* **Instructions to follow**:
Show every line in the entries below where the word "Smith" appears.

* **Stored data**:
-----

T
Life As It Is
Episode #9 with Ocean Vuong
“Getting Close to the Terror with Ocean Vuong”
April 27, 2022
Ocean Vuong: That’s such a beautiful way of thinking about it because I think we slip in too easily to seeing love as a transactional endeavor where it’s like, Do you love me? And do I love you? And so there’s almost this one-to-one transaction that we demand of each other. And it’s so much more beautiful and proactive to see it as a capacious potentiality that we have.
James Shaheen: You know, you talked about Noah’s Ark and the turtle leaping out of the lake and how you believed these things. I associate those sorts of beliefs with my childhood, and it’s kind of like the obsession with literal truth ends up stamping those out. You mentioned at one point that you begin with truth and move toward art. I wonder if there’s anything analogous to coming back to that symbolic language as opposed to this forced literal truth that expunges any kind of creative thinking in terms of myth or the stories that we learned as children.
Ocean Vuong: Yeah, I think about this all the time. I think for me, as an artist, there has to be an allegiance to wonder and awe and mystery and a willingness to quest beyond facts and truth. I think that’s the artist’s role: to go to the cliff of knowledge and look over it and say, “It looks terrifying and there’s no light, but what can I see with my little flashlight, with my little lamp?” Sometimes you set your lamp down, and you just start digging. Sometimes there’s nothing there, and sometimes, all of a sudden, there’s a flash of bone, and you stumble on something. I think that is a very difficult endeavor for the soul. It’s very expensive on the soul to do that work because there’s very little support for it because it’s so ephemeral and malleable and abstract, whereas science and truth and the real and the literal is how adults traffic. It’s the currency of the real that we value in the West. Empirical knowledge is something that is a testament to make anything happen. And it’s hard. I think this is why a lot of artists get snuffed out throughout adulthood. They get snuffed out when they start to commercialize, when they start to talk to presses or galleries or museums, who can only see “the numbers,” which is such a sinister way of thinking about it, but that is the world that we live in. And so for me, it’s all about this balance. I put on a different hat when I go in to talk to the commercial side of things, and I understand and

-----

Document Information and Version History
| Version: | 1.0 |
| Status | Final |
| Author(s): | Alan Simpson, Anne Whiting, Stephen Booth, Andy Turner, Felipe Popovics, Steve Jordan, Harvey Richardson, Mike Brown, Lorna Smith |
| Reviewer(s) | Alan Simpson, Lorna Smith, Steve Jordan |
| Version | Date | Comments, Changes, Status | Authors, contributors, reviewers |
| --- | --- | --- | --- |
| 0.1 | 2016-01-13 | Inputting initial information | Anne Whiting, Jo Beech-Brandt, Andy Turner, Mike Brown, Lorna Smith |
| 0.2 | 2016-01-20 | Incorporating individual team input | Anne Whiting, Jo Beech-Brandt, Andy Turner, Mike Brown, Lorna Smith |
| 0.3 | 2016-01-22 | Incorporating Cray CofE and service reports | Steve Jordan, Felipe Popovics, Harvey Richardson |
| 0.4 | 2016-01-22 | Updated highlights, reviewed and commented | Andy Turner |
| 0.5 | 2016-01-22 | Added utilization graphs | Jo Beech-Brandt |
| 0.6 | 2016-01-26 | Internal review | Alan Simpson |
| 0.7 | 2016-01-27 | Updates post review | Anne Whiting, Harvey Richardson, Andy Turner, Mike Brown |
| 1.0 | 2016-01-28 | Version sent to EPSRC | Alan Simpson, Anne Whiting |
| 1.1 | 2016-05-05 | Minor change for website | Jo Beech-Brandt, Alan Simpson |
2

-----

* **Response to this exercise**:
| Author(s): | Alan Simpson, Anne Whiting, Stephen Booth, Andy Turner, Felipe Popovics, Steve Jordan, Harvey Richardson, Mike Brown, Lorna Smith |
| Reviewer(s) | Alan Simpson, Lorna Smith, Steve Jordan |
| 0.1 | 2016-01-13 | Inputting initial information | Anne Whiting, Jo Beech-Brandt, Andy Turner, Mike Brown, Lorna Smith |
| 0.2 | 2016-01-20 | Incorporating individual team input | Anne Whiting, Jo Beech-Brandt, Andy Turner, Mike Brown, Lorna Smith |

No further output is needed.